Diversity Includes Disability
One of the keynote speakers at the COSD conference in October 2008 was Dr. Paul Longmore, a critically acclaimed historian and the Director of the Institute on Disability at San Francisco State University, now named the Paul K. Longmore Institute on Disability. The thesis of Dr. Longmore’s speech was that history shows us that we require the “minority model”, and not just the traditional “medical model”, to understand and address the situation of people with disabilities in America.
At the time, most disability advocates subscribed to the “medical model”. This concentrates on fixing the disability. In order to help people with disabilities to become productive, participating members of society, we need to give them medical treatment and/or equipment.

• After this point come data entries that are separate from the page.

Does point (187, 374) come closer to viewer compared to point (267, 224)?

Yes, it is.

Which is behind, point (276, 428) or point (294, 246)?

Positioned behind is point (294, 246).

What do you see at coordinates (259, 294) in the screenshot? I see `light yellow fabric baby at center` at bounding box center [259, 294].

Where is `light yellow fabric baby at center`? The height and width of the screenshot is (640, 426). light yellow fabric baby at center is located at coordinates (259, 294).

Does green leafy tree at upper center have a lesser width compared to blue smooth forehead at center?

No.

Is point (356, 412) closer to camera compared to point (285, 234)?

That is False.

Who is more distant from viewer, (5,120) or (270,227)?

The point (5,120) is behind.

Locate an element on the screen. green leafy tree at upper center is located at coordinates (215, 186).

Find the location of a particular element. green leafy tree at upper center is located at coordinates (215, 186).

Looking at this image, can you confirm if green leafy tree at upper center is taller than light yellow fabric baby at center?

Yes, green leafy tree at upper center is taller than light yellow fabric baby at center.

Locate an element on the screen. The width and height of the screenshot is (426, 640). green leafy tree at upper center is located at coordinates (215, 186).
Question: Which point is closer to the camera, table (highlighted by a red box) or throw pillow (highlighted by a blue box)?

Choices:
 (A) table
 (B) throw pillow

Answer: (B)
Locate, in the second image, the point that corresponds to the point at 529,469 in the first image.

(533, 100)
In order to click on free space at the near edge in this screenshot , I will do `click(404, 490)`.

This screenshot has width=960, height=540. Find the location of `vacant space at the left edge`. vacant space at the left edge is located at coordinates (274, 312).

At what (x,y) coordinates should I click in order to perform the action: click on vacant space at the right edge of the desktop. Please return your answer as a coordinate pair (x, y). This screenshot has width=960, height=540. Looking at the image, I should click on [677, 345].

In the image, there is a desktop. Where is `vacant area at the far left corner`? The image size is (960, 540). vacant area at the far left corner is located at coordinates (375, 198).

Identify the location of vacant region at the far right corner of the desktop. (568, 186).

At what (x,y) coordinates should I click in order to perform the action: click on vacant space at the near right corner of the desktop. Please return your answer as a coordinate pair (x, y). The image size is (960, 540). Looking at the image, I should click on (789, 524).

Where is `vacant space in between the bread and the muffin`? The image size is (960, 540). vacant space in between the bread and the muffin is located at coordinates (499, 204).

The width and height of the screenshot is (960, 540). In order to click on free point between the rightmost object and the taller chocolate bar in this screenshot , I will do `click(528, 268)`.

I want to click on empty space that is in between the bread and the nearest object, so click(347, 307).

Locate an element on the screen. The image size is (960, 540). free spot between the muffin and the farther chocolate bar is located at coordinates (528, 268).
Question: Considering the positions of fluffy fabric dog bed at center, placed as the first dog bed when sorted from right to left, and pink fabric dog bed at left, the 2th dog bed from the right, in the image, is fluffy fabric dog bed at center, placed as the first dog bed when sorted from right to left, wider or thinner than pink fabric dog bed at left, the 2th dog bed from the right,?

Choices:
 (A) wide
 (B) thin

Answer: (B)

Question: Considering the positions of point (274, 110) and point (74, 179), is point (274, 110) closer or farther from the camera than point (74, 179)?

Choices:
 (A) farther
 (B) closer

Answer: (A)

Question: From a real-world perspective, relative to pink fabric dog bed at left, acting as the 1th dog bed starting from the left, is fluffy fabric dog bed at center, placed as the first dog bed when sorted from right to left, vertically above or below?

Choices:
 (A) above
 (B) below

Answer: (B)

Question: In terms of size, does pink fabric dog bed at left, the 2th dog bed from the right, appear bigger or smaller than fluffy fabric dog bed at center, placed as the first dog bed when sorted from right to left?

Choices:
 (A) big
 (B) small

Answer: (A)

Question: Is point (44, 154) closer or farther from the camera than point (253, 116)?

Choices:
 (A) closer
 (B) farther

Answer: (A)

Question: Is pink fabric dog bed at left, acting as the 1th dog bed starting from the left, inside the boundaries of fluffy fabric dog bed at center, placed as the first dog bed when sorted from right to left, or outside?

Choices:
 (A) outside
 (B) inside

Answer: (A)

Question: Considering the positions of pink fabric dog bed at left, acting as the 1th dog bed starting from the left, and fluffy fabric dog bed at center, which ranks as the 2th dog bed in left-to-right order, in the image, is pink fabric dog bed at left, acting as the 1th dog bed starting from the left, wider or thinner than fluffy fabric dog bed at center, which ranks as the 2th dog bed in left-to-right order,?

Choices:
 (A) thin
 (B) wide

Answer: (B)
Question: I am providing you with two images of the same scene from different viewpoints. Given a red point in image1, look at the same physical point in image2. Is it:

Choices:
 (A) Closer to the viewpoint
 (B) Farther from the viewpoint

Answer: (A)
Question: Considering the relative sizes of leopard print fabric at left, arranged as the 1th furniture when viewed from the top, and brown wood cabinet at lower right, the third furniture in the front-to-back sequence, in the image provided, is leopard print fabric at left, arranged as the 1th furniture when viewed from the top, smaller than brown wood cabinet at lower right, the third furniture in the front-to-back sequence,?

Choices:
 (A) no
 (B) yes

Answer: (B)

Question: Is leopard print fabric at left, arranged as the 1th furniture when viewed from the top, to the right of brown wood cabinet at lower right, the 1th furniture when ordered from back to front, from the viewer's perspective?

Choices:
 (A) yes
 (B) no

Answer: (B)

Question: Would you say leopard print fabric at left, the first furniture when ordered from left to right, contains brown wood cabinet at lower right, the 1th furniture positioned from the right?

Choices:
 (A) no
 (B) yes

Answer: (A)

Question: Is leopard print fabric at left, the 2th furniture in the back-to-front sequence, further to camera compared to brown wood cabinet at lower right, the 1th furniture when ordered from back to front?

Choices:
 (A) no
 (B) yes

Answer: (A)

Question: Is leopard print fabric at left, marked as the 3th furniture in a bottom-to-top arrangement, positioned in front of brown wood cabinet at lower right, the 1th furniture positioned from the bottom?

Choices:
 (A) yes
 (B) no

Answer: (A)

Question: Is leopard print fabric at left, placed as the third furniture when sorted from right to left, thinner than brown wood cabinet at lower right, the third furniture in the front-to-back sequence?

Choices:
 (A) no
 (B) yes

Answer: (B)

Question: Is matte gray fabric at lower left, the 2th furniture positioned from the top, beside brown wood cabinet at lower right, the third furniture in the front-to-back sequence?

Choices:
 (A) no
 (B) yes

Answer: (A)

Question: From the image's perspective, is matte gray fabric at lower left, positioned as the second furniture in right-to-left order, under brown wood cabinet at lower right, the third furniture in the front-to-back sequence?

Treatment and equipment are necessary but they do not fully address the experience of people with disabilities.
In particular, the medical model cannot account for society’s prejudice against people with disabilities. Dr. Longmore gave numerous examples of public opinion over the last 100 years. So-called authorities have ascribed the following personal characteristics to deaf people: foolish, improvident, and given to drunkenness. “The Blind” have been described as “dishonest”. Feeble minded people were regarded as a menace and were incarcerated in order to protect the public. One of the leading orthopedic surgeons of the early 20th Century emphasized the need for special moral training for the physically disabled, without which they would be dangerous. At the time, many American cities had laws to prohibit people with physical disabilities from appearing in public.
Prejudice against people with disabilities can be best understood by comparing their experience with other minority groups. Prejudice against minorities (including people with disabilities) is irrational and comes from fear and ignorance. It cannot be explained or cured by treating the person with the disability. The cure is to change existing attitudes by education and communication.
An illustration of this has been led by our friends at the Statler Center of the Olmsted Center for Sight. Through their Business Fundamentals, Hospitality, and Contact Center Customer Service programs for students and adults, the Statler Center is bridging a gap between people with disabilities and the workplace. Adaptive technologies and creative training techniques equip the blind and visually impaired to learn essential skills and develop their independence, professionalism, and confidence. Simultaneously, attitudes are shifted toward recognizing the unique people-oriented abilities and valuable self-motivation that blind and visually impaired people offer to their field of work. As the Olmsted Center says, there is now available a world of possibilities never before dreamed!
Society needs to understand that people with disabilities, like many other minority groups, have a distinctive experience that enriches us all. Values derived from people with disabilities are useful. For example, contrast the ethic of individualism and independence with the disability experience of human interdependence. Or take the concept of universal design, which is based on the idea that there are differences among us and there is no “standard” person or way of doing things.
Dr. Longmore believed that we are witnessing the birth of a new social order in which values that come from the disability experience (and other minority experiences) are celebrated as part of human diversity. But changing deeply rooted patterns and values is neither quick nor easy.
None of this is news to people with disabilities. However, for me the “minority model” is a perspective which gives a deeper understanding of the experience of people with disabilities and will help us to better serve them.